En résumé, le nom de Caleb est mis en évidence dans ce chapitre. À ce nom se rattache l’idée de «vertu», c’est-à-dire d’une énergie morale qui, en vue du but à atteindre, fait franchir au croyant les obstacles le séparant de toute entrave, et du péché qui enveloppe si aisément. «Joignez à votre foi la vertu», est-il dit en 2 Pierre 1; Caleb en est l’exemple. Autour de ce nom viennent se ranger des caractères de même trempe que celui du fils de Jephunné: Othniel, Acsa (4:3; 2:49); Hur (2:19, 50; 4:1, 4); Jaïr (quoique ce dernier ait perdu ensuite tout ce que son énergie avait d’abord acquis, 2:22, 23); les Récabites (2:55).

D’autres membres de la famille de Caleb, fils d’Hetsron, tout en étant témoins des grâces accordées à la foi, le sont en même temps de la stérilité qui est la conséquence de la ruine.

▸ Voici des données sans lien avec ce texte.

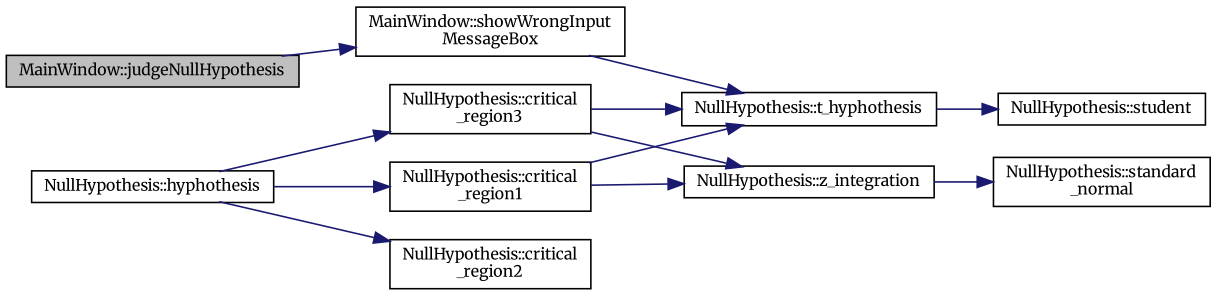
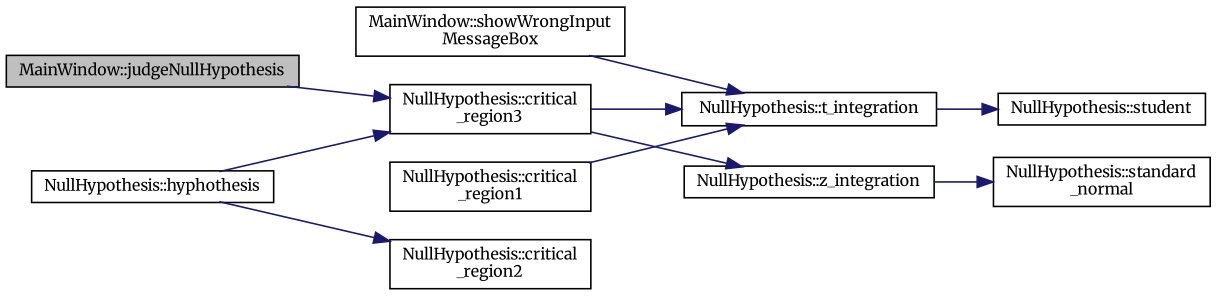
  digraph {
    fontname=Merriweather
    rankdir=LR
    node [color=black fontname=Merriweather fontsize=10 shape=record]
    edge [color=midnightblue fontname=Merriweather fontsize=10 labelfontname=Helvetica labelfontsize=10 style=solid]
    n1 [fillcolor=grey75 fontcolor=black height=0.2 label="MainWindow::judgeNullHypothesis" style=filled width=0.4]
    n2 [height=0.2 label="MainWindow::showWrongInput\lMessageBox" width=0.4]
-   n3 [height=0.2 label="NullHypothesis::t_hyphothesis" width=0.4]
+   n3 [height=0.2 label="NullHypothesis::t_integration" width=0.4]
    n4 [height=0.2 label="NullHypothesis::hyphothesis" width=0.4]
    n5 [height=0.2 label="NullHypothesis::critical\l_region1" width=0.4]
    n6 [height=0.2 label="NullHypothesis::critical\l_region2" width=0.4]
    n7 [height=0.2 label="NullHypothesis::critical\l_region3" width=0.4]
    n8 [height=0.2 label="NullHypothesis::z_integration" width=0.4]
    n9 [height=0.2 label="NullHypothesis::student" width=0.4]
    n10 [height=0.2 label="NullHypothesis::standard\l_normal" width=0.4]
-   n1 -> n2
+   n1 -> n7
    n2 -> n3
    n3 -> n9
-   n4 -> n5
    n4 -> n6
    n4 -> n7
    n5 -> n3
-   n5 -> n8
    n7 -> n3
    n7 -> n8
    n8 -> n10
  }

Tels Séled, Jéther, Sheshan qui meurent sans fils (v. 30, 32, 34).

La stérilité caractérise surtout, il est vrai, la descendance de Jerakhmeël. Quoiqu’il soit l’aîné des fils de Hetsron (v. 9), il a de nouveau ici la dernière place (v. 25) et ce fait s’accorde avec ce que nous avons vu du caractère des Chroniques au chap. 1. Les caractères de l’homme naturel sont aussi bien héréditaires que les caractères d’un homme de foi comme Caleb, seulement ces derniers le sont par grâce. Ce n’est pas de Jerakhmeël, mais de Ram, son frère puîné, que descend la race de David (v. 9-16).